Current

Past

YOKOTA TOKYO is pleased to present the exhibition “Kazuo Okazaki: Mono no Kioku (The Memory of Objects) — A Reconsideration.”

Rooted in his concept of the “Supplement” (hoi), the works of Kazuo Okazaki have been intimately intertwined with memory.

In his early childhood, Okazaki witnessed a series of scenes and objects—the sight of threshing brown rice by pounding it with an empty glass bottle, adults wielding bamboo spears, toy dolls, vacant lots, tabi socks, “black rain,” and the Japanese national flag (Hinomaru).

Among these wartime and immediate postwar scenes, the “things” that had lost their original function remained in his memory and eventually took shape as works of art. For Okazaki, the act of making was at once an act of perceiving—a sustained gaze that pierces beyond the visible and extends across time.

For an artist born in 1930, these scenes encountered in his boyhood may have been deeply connected with the foundation of the sculptural sensibility that would later unfold throughout his career.

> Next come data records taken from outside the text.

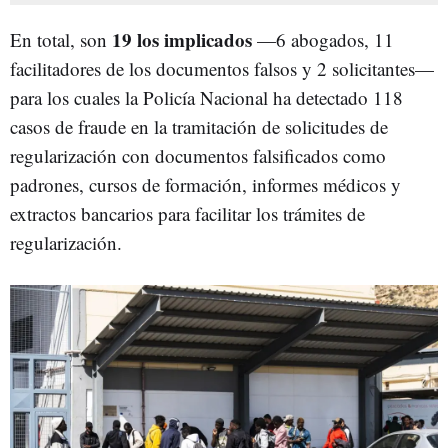
19 los implicados
En total, son
—6 abogados, 11
facilitadores de los documentos falsos y 2 solicitantes—
para los cuales la Policía Nacional ha detectado 118
casos de fraude en la tramitación de solicitudes de
regularización con documentos falsificados como
padrones, cursos de formación, informes médicos y
extractos bancarios para facilitar los trámites de
regularización.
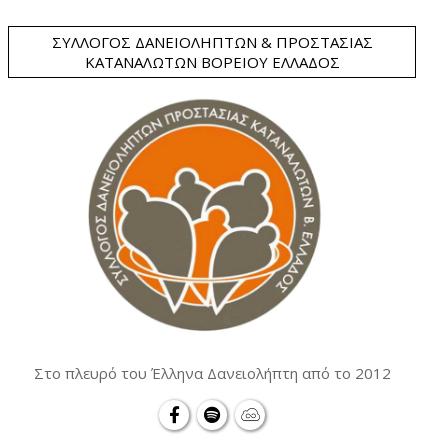
ΣΎΛΛΟΓΟΣ ΔΑΝΕΙΟΛΗΠΤΏΝ & ΠΡΟΣΤΑΣΊΑΣ
ΚΑΤΑΝΑΛΩΤΏΝ ΒΟΡΕΊΟΥ ΕΛΛΆΔΟΣ
Στο πλευρό του Έλληνα Δανειολήπτη από το 2012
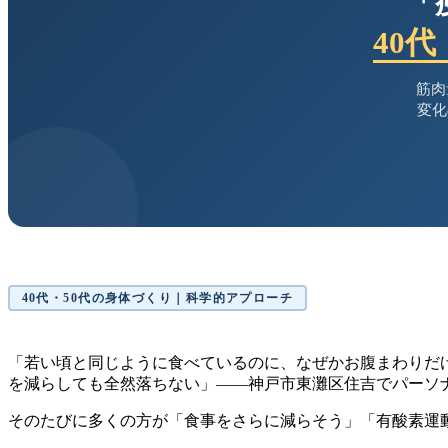
「
40
筋肉
変化
40代・50代の身体づくり｜科学的アプローチ
「若い頃と同じように食べているのに、なぜかお腹まわりだ
を減らしても全然落ちない」——神戸市東灘区住吉でパーソナ
そのたびに多くの方が「食事をさらに減らそう」「有酸素運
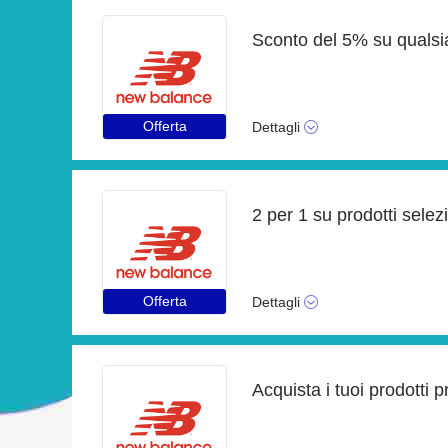
Sconto del 5% su qualsi
Offerta
Dettagli
2 per 1 su prodotti sel
Offerta
Dettagli
Acquista i tuoi prodotti p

For me, things of the past, things held in my memory, things internalized, and the things I have done are vital sources for art and catalysts for my work. History is a chain of “supplements.” In fact, it might be called a “supplement” in itself. […] I have always thought that it would be enough if I could complete my whole self by fulfilling a single way of thinking during my lifetime.

— From an interview conducted during his solo exhibition at The Museum of Modern Art, Kamakura & Hayama, in 2010.

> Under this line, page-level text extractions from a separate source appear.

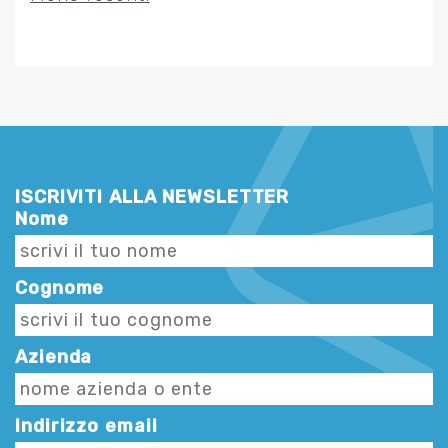
ISCRIVITI ALLA NEWSLETTER
Nome
Cognome
Azienda
Indirizzo email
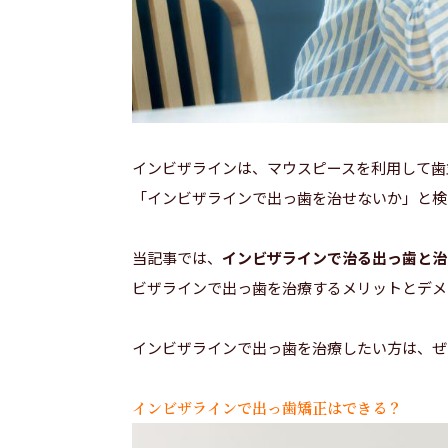
インビザラインは、マウスピースを利用して歯
「インビザラインで出っ歯を治せないか」と検
当記事では、
インビザラインで治る出っ歯と治
ビザラインで出っ歯を治療するメリットとデメ
インビザラインで出っ歯を治療したい方は、ぜ
インビザラインで出っ歯矯正はできる？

In April 2000, our gallery presented Okazaki’s solo exhibition “Mono no Kioku” (The Memory of Objects). The present exhibition revisits that earlier moment and serves as a point of departure for reconsidering his body of work as a whole.

Through the works that imbued with memory, we hope that this exhibition will provide an occasion to encounter and to further engage with Okazaki’s thought.